Senior Quant Software Developer
We are seeking a Data Engineer with strong expertise in Python, PySpark, and SQL to design and maintain scalable solutions supporting financial markets, investment platforms, and portfolio management processes.
Responsibilities:
- Develop and maintain scalable solutions using Python, PySpark, and SQL.
- Design and implement data pipelines (ingestion, transformation, modelling, data quality checks, automation).
- Build and integrate APIs (REST, SOAP, gRPC) with authentication and authorization.
- Contribute to application architecture design, applying best practices and design patterns.
- Implement Test-Driven Development (TDD) and ensure high code quality.
- Support and enhance CI/CD pipelines and DevOps processes.
- Work with cloud platforms (AWS, Azure) and data platforms such as Databricks and Palantir Foundry.
- Develop UI components and dashboards using Dash, JavaScript, React.
- Integrate with market data and investment platforms.
- Support quantitative models and analytics (Monte Carlo simulations, pricing, risk, factor modelling).
- Contribute to portfolio management processes (asset allocation, rebalancing, attribution).
- Analyze complex datasets and deliver actionable insights for business and investment decisions.
- Gather and challenge business requirements, define solutions, and report on delivery progress.
- Collaborate within Agile teams, ensuring effective communication and alignment.
- Stay updated on emerging technologies and industry trends, proposing improvements.

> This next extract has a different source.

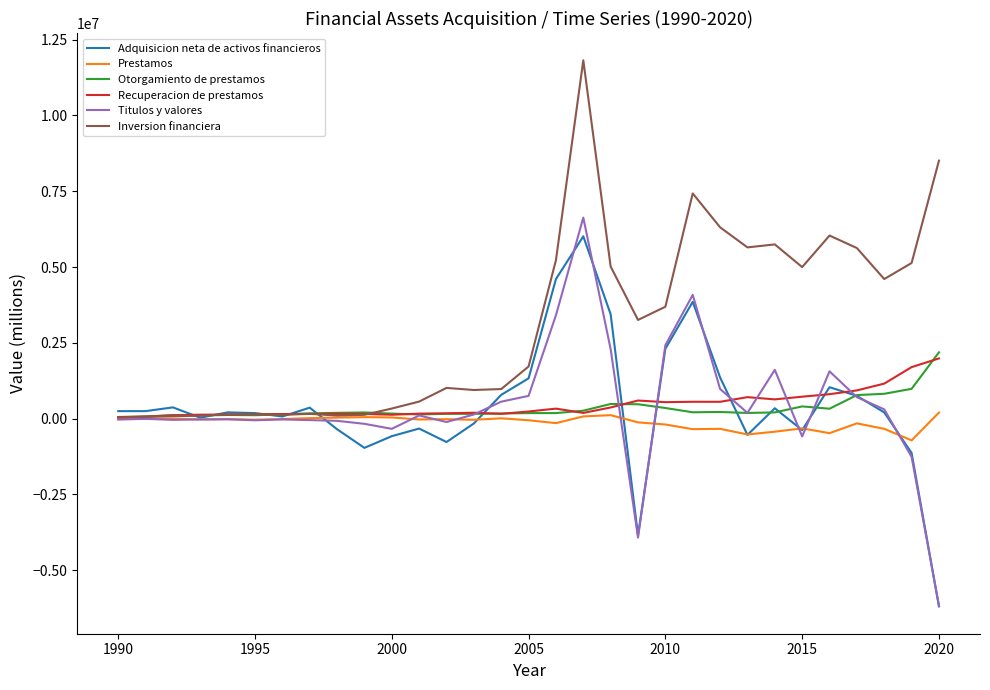

What is the maximum value shown in the chart?

11819012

- Balance short-term deliverables with long-term architectural goals.
Must Have:
- Advanced Python, medium PySpark, advanced SQL.
- Experience with Dash, JavaScript, React (preferred), OpenFin/FTC3 (preferred).
- Cloud experience: Azure (preferred), AWS (medium).
- Data platforms: Databricks (preferred), Palantir Foundry (medium).
- Strong background in TDD, CI/CD, DevOps.
- Application architecture design and development (design patterns).
- Data engineering expertise (ingestion, curation, modelling, automation, data quality checks).
- Advanced API knowledge (patterns, authorization, SOAP, REST, gRPC).
- Exposure to data science.
- Domain knowledge in financial markets, hedge funds, portfolio management, and quantitative processes.
- Experience sourcing and integrating data from core investment and market data platforms.
Nice to Have:
- Strong requirement gathering and reporting skills.
- Collaboration and Agile delivery mindset.
- Excellent problem-solving and interpersonal skills.
- Strong written and verbal communication.
- Ability to balance long-term architecture with short-term deliverables.